En muchos poemas te dirigís a otras mujeres, algo muy fuera del canon, a la chica de Bahía, por ejemplo.
–Cuando les hablo a las chicas directamente me imagino como una masa de chicas en un estadio de fútbol o también como si le enviara una carta a una chica perdida en un country. La mujer puede identificarse sin problemas con las voces masculinas. Pero todavía a muchos hombres les cuesta identificarse con los temas de mujeres. A mí me parece muy raro ser mujer y eso me atrae. Por ahí si fuera hombre también me parecería raro pero, bueno, se dio así.
Hay algo que se repite en los poemas que es el estar en búsqueda de un amor que siempre se está escapando, ¿tuviste muchas experiencias que salieron mal?
–Tuve de todo y de todo tuve mucho. Experiencias que fueron bien y otras, regular. Tuve muchos momentos de soledad que no sé cuánto duraron. Por ejemplo, en un poema lloro mi soledad y parece que lo hubiera escrito después de tres años de estar sola pero en realidad fueron tres meses pero sueno como la catástrofe mundial del amor. Cuando era chica era de juntar en una caja objetos que me hacían acordar a la gente o que habían sido tocados por alguien que me interesaba. Les hablaba a esos objetos como si le estuviese hablando a la persona. Tocar ese objeto era tocar a esa persona. Con el poema pasa lo mismo: le da un lugar a una relación que no existe y esa relación y esa persona existen en la medida en que voy escribiendo y cuando releo. Escribir es como tocar a alguien. El poema ES el amor.
Da la sensación de que varias chicas te hicieron sufrir.
–Las chicas no me hicieron sufrir tanto en realidad. Hubo una que sí pero tampoco tanto y en vez de escribir sobre eso, pinté unos cuadros. No sufrí tanto con ellas porque las chicas siempre están, aunque sea como amigas. No es como con los tipos que nunca más los ves. Con una chica puede no funcionar y no es que deja de existir, se transforma en otra cosa. Los chicos eso es algo que todavía no pueden manejar. O también podía pasar que con alguna chica no fuera “el amor” pero que nos alcanzaba con lo físico y con eso ya estaba bien.

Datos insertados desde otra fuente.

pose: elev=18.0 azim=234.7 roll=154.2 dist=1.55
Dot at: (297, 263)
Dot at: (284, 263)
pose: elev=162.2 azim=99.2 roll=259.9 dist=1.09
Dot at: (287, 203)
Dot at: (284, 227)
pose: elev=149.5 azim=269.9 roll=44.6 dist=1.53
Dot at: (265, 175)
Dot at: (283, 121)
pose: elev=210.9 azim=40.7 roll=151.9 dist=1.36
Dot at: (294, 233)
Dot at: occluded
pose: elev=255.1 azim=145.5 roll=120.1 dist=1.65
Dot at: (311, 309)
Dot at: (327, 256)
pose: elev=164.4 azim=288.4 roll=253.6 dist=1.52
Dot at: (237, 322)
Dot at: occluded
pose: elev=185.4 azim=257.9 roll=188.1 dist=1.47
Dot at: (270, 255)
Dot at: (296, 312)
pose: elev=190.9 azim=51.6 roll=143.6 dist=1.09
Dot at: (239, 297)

Aparecen muchas otras escritoras mencionadas: Cecilia Pavón, Gabriela Bejerman, María Moreno...
–María Moreno me encanta. Una vez le dejé una novela por debajo de la puerta, donde la nombraba porque estaba medio copada con ella. Una vez fui a su casa y me agarré un pedo tremendo, y aún así no le dije nada, tal vez porque ella no tomó. No sé cómo hice después para bajar mi bicicleta de ahí arriba. Yo soy muy mandada y a la vez muy vergonzosa. En la vida de los cuentos me tengo más fe y por eso pongo todo, me re mando. Pero en lo personal creo que soy más cautelosa, como dice el poema de Samanta Felicidad: le temo a los rumores.
Hay un verso que dice “Las lesbianas no me quieren porque soy bisexual”, ¿te pasó o te estás riendo del mito?
–Es verdad eso. ¡Pero después al final me tuvieron que aceptar! O por ahí era algo mío, de perseguida. Hubo años en los que tuve la sensación de que nunca terminaba de encajar. Cuando empezaba a salir con alguien, venían mis amigas y me decían: “¿Y? ¿Cuánto hace que estás?”; “Dos meses”, les contestaba. Y festejaban esperando que, por fin, durara. Pero después yo me perdía por los laberintos del mundo. Igual existió, fue una joda pero yo me lo tomé muy seriamente. Una vez planearon una reunión y me dijeron y “¿Y, Fer, cuándo vas a sacar la credencial de lesbiana?”. Nunca pasé creo el examen de lesbiana ideal pero, a fuerza de meterle onda, me aceptaron.
¿En qué momentos escribís? Hablás mucho en los poemas de lo difícil que es concentrarse: ¿Te cuesta sentarte a hacerlo?
–En la época en la que no salía para nada, me gustaba escribir el domingo a la mañana. Me hacía unos fernet increíbles temprano, cuando me levantaba. Me despertaba y tenía tiempo hasta las 4 de la tarde para ir bajando de a poco. Pero más allá de esa época, no tengo un momento relacionado con el día o la noche.
¿Por qué te criticás tan fuerte?
–Ahora estoy mejor con eso. Escribí un poema que no está en el libro, que se llama “Soy mi madre”. Una vez estaba yendo a la terraza a lavar ropa. Y pensé: “Si yo puedo cuidar de mi hijo, también puedo cuidar de mí”. Y me empecé a dar cuenta de que si yo me ponía en el lugar de hija y escuchaba las cosas que me decía a mí misma, esas cosas eran inaceptables por parte de una madre. Me di cuenta de que me decía cosas muy feas. Entonces, cada vez que me venían esos pensamientos me decía: “¿Esto es algo que una mamá le diría a su hijo?”; “¿No? Entonces, no va”. Ese poema me ayudó mucho. Cuando leo algunos poemas viejos, me da vergüenza ver cómo me trataba, pero está bien que estén en el libro porque son parte de lo que pasó.